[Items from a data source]
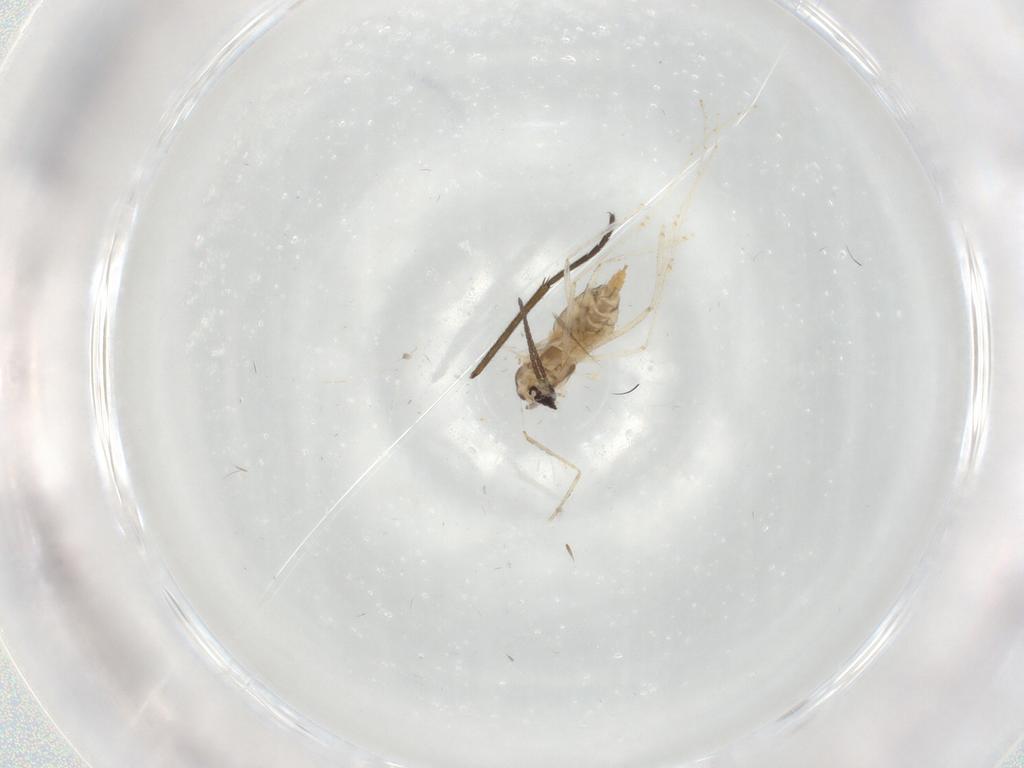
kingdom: Animalia
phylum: Arthropoda
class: Insecta
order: Diptera
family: Cecidomyiidae
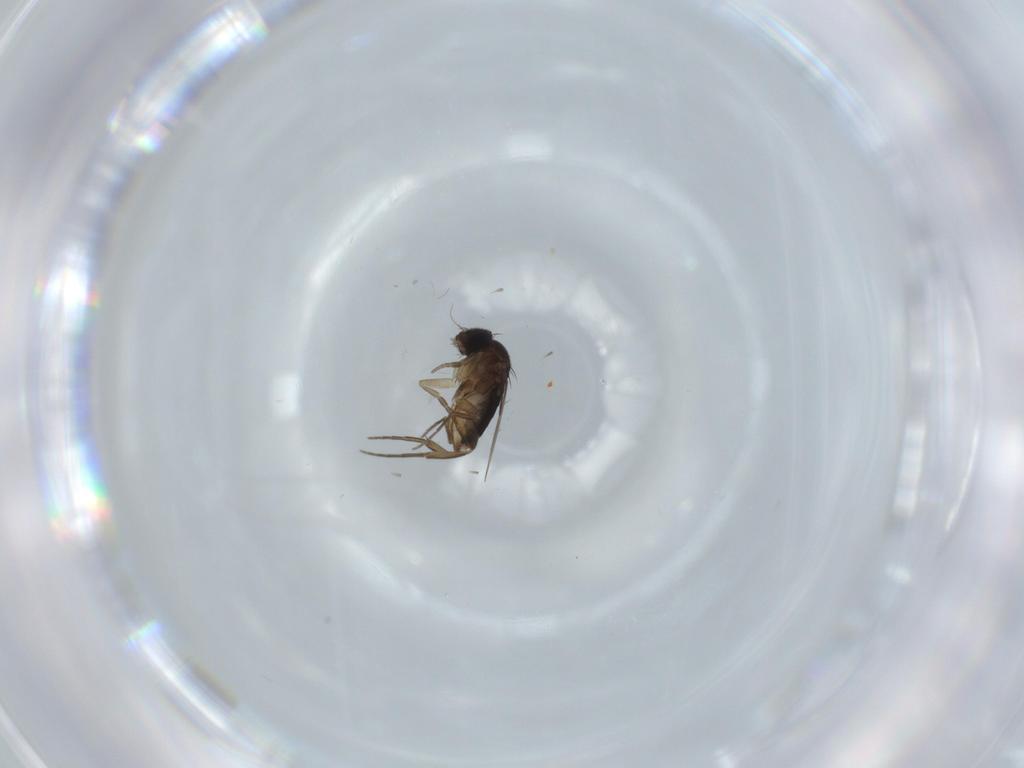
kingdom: Animalia
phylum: Arthropoda
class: Insecta
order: Diptera
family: Phoridae
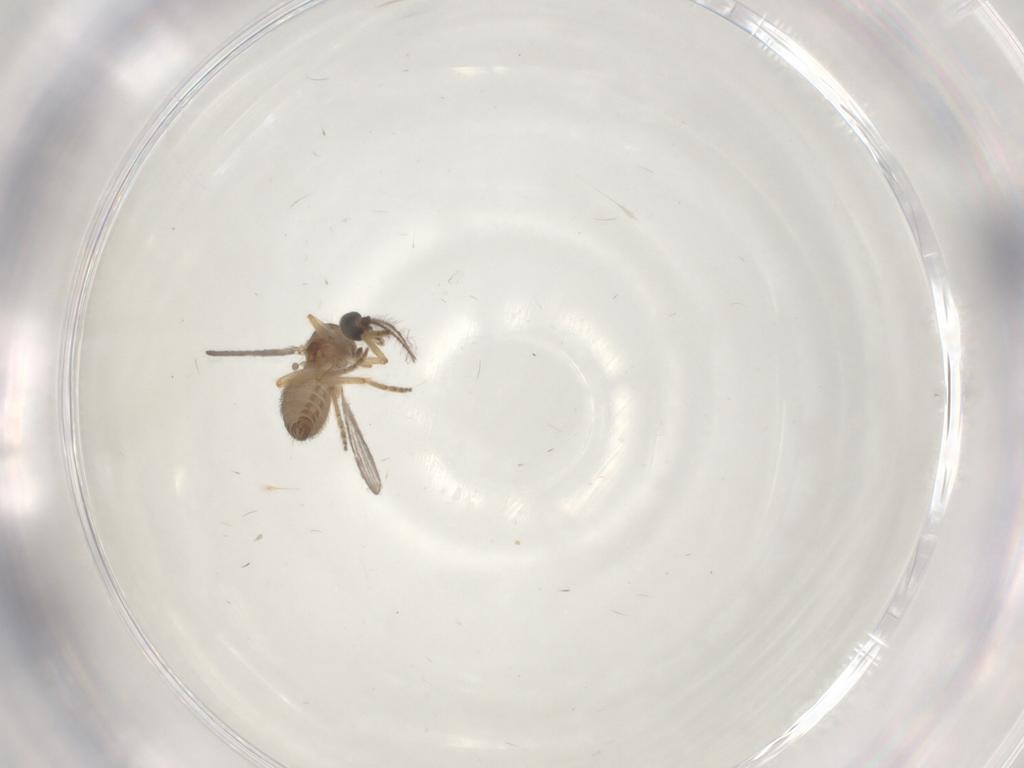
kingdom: Animalia
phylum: Arthropoda
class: Insecta
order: Diptera
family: Ceratopogonidae
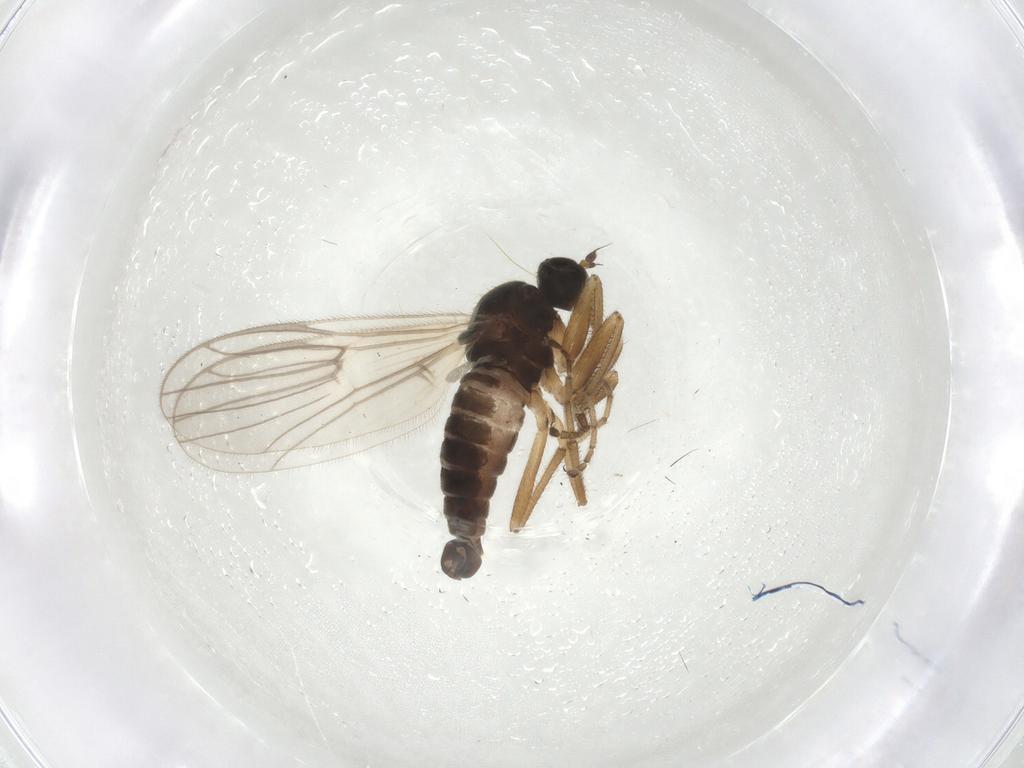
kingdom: Animalia
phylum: Arthropoda
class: Insecta
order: Diptera
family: Hybotidae
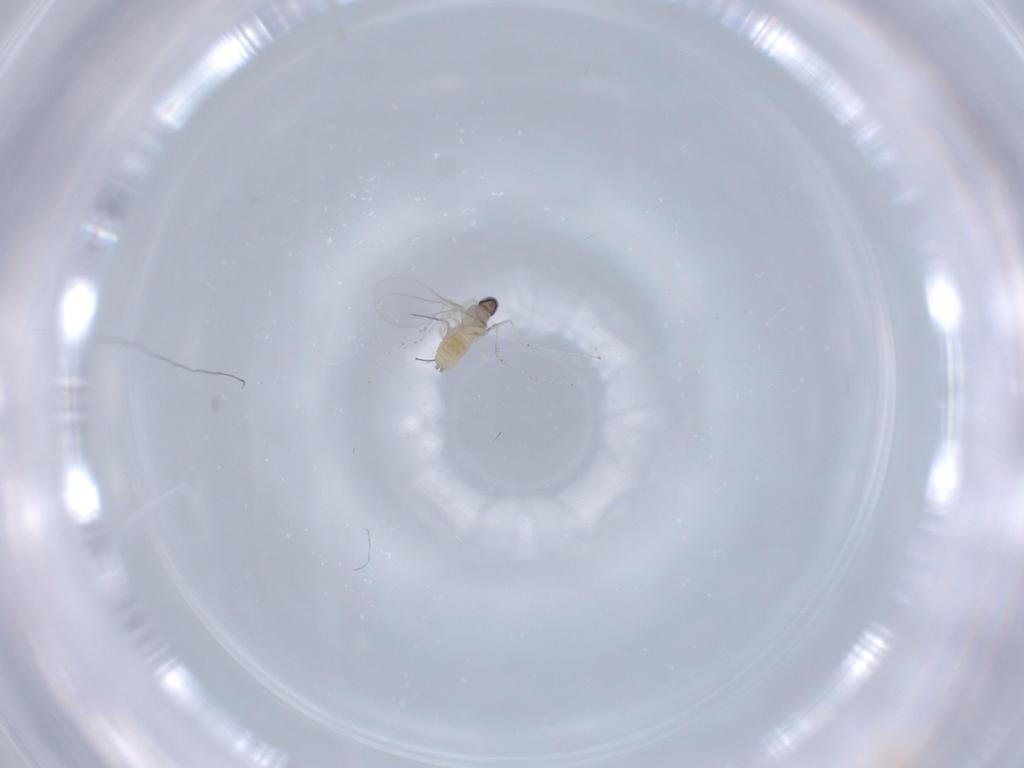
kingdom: Animalia
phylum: Arthropoda
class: Insecta
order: Diptera
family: Cecidomyiidae
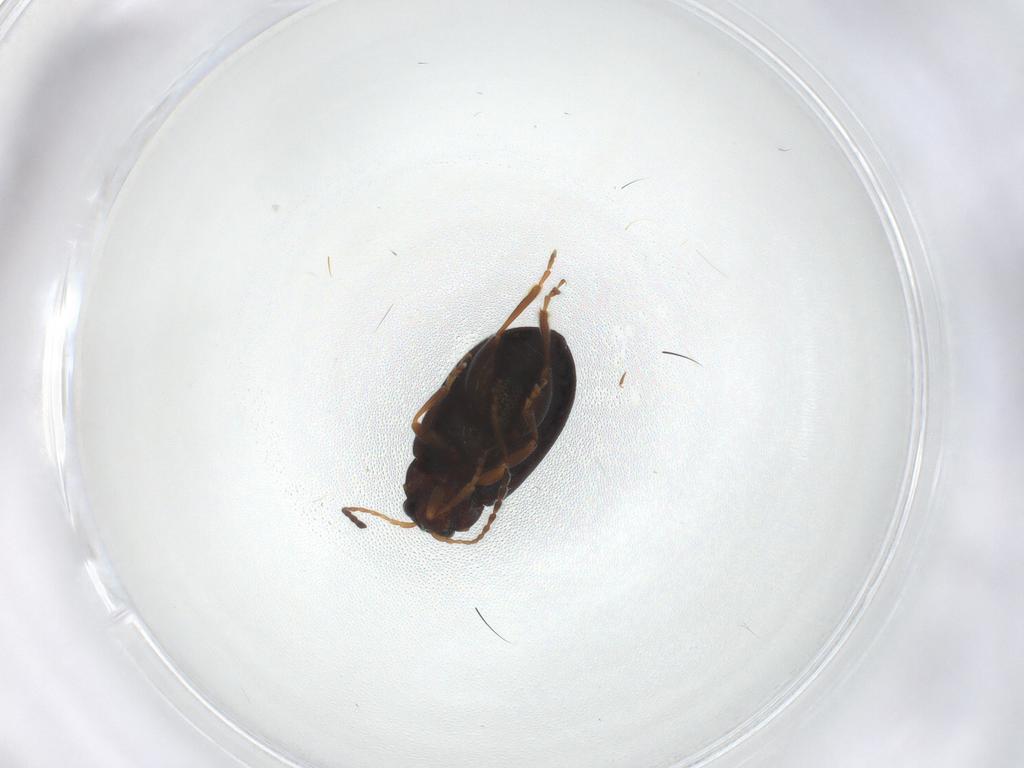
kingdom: Animalia
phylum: Arthropoda
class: Insecta
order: Coleoptera
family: Chrysomelidae
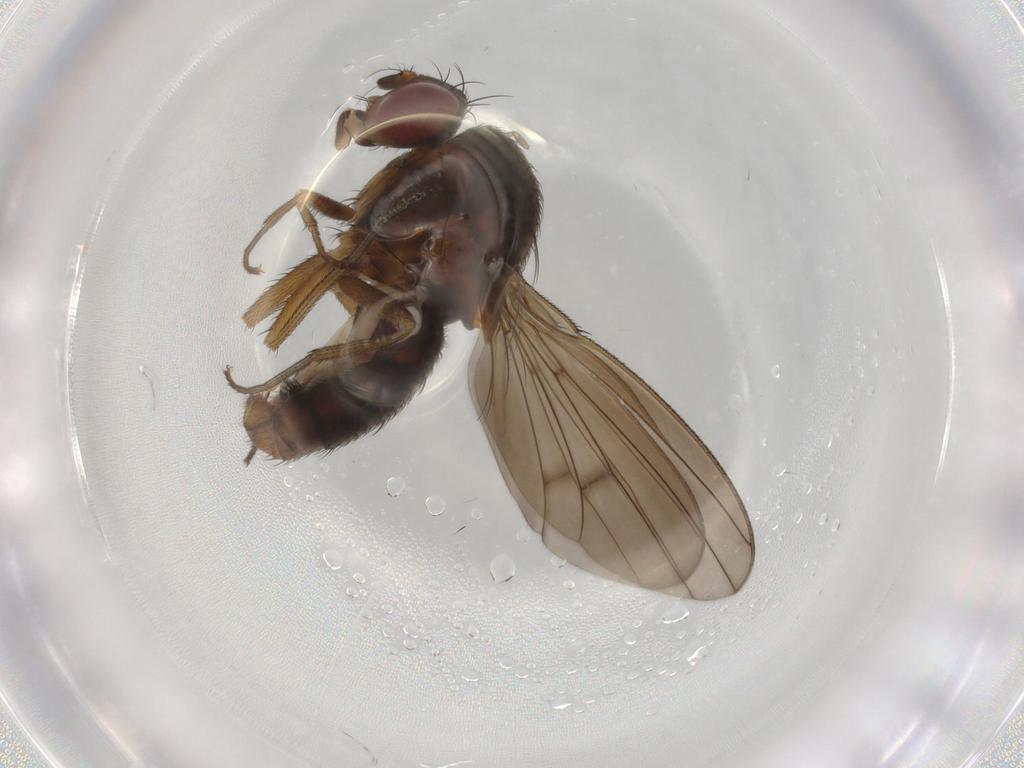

[To be done] Return every line of the data above word for word, leaving out the pictures.

[The output]
kingdom: Animalia
phylum: Arthropoda
class: Insecta
order: Diptera
family: Cecidomyiidae
kingdom: Animalia
phylum: Arthropoda
class: Insecta
order: Diptera
family: Phoridae
kingdom: Animalia
phylum: Arthropoda
class: Insecta
order: Diptera
family: Ceratopogonidae
kingdom: Animalia
phylum: Arthropoda
class: Insecta
order: Diptera
family: Hybotidae
kingdom: Animalia
phylum: Arthropoda
class: Insecta
order: Diptera
family: Cecidomyiidae
kingdom: Animalia
phylum: Arthropoda
class: Insecta
order: Coleoptera
family: Chrysomelidae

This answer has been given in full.